Isso é um tremendo absurdo! Claro que, se muitas pessoas gostam de uma determinada coisa, ela deve ser realmente boa, mas não dizem que a beleza está nos olhos de quem vê? E se pararmos para observar como foi convencionado sobre a qualidade de determinado filme, todos os seus posteriores expectadores estão propícios a gostarem dele, até mesmo pelo fato implícito da cobrança pública a respeito da sua pseudo-intelectualidade? Ou seja, muitas vezes as pessoas gostam de certos filmes não pelo o que elas acham deles, mas pelo que elas têm que achar.
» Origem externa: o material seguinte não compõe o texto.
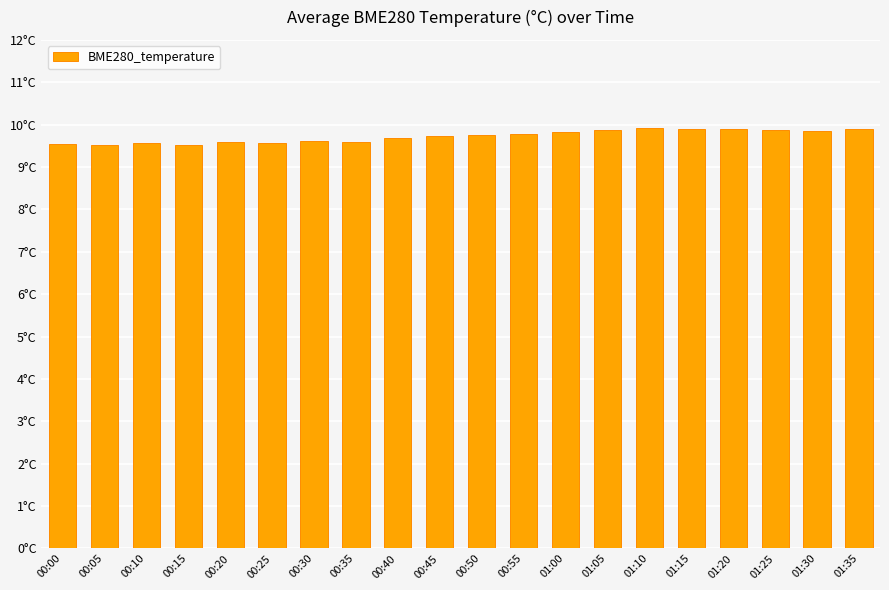

Which has a higher value, 01:15 or 01:00?

01:15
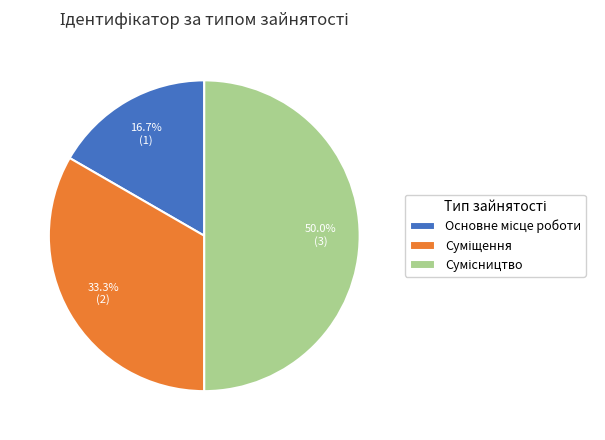

Does Основне місце роботи account for over 50% of the chart?

No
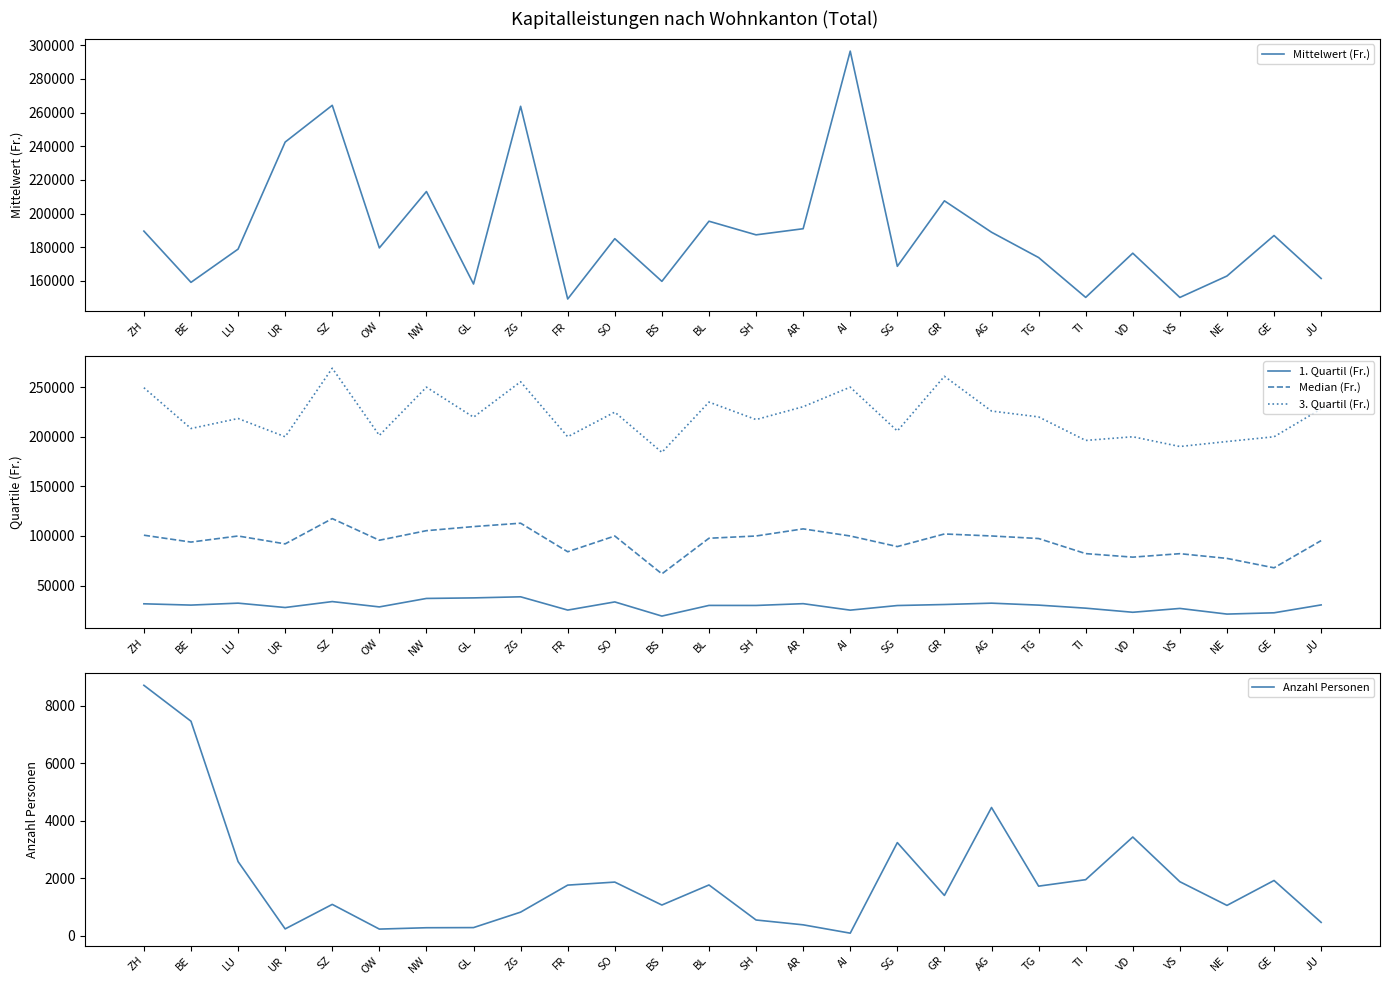

True or false: 3. Quartil (Fr.) has a value of 218392.0 at LU.

True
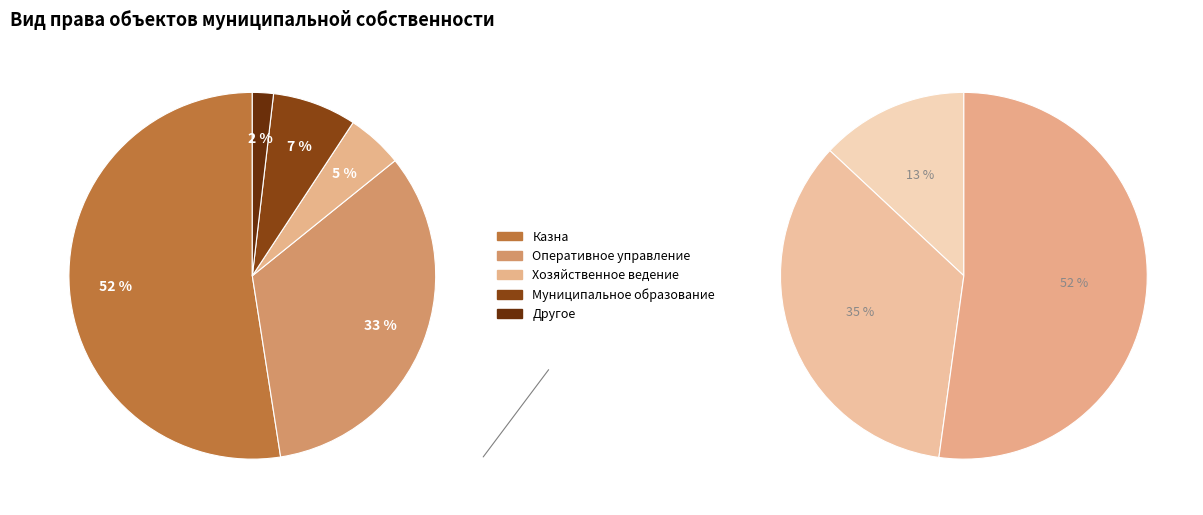

Rank the categories by value from highest to lowest.

Казна, Оперативное управление, Муниципальное образование, Хозяйственное ведение, Другое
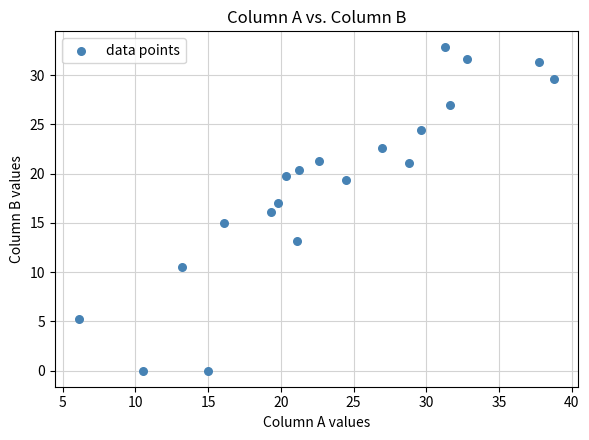

What is the range of Y values (max minus min)?

32.8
Eu gostei de “Laranja Mecânica”. Achei extremamente crítico, inteligente, e artisticamente belo. Mas por ser demasiadamente e desnecessariamente desconfortável, além da atuação exacerbada de Malcolm Mcdowell, meu apreço não foi o que esperava; gosto muito dele, mas não o idolatro. E não temo em falar isso; mas temia até algum tempo atrás, até porque não existiam muitos “aliados”, por assim dizer. Essa minha percepção foi construindo-se aos poucos, quando observei que uma boa parte dos expectadores do filme tinha um discurso igual, que expressava implicitamente que alguns deles estavam com a mente previamente formatada para aderir aos positivos adjetivos atribuídos ao filme. E isso tende a propagar-se cada vez mais.

E expandindo mais o tema, podemos notar que isso acontece constantemente. “Pulp Fiction”, por exemplo, é outro grande destaque. Eu só consegui gostar dele realmente, depois de assisti-lo algumas vezes. Com o tempo, apenas amenizei algumas características negativas que tinha notado anteriormente. Mas, devo salientar que observo por uma ótica bem específica. Espectadores ordinários, aqueles que tratam o cinema somente como pipoca, por exemplo, gostam do filme por que ele é violento. Mas infelizmente, se não fossem pelos espectadores ordinários que só fazem propagar informação, o que seria dos filmes? “Matrix” ficou famoso pelas cenas de ação munidas de inovadores efeitos. “Kill Bill” ficou marcado pelo excesso de sangue. “O Senhor dos Anéis” destacou-se pelas grandes batalhas. Mas será que esses filmes só são isso? Será mesmo que a superficialidade é algo tão dominante assim? Definitivamente não! Porém é isso que os trouxeram ao “Hall” da fama, como se suas outras milhões de qualidades não existissem; ou ao menos, não fossem consideradas.
E num pólo oposto, podemos ver aqueles filmes que são muito bons que não fazem tanto sucesso. São títulos que gradativamente vêm ganhando força, como por exemplo: “Magnólia”, de Paul Thomas Anderson; “2001: Uma Odisséia no Espaço”, de Stanley Kubrick; “Vanilla Sky”, de Cameron Crowe; “Dogville”, de Lars Von Trier; “Réquiem para um Sonho”, de Darren Aronofsky; e por aí vai. Esses filmes citados são do tipo que não foi feito para todos. Não considerem esse meu discurso como boçal, mas essa é a pura verdade. São do tipo de filme que mesmo que eles queiram, nunca irão conseguir contemplar a classe de pseudo-cinéfilos.
E é justamente por isso que eu defendo a liberdade de expressão, condenando automaticamente o preconceito exercido pelas pessoas enquanto à opinião alheia. Para quem já tem uma noção de cinema, ouvir certos comentários chega a ser irritante. Acredito que só devemos mesmo falar quando sabemos fazê-lo, não é mesmo? Contudo, ainda que sejamos incoerentes ou inconscientes, devemos expressar nossa opinião, seja ela bem fundamentada ou não. Até porque, é muito melhor ouvir as pessoas pensando com suas próprias cabeças, do que novamente, por mais uma longa linhagem, somente reproduzir aquilo que alguém, algum dia, disse que deveria ser.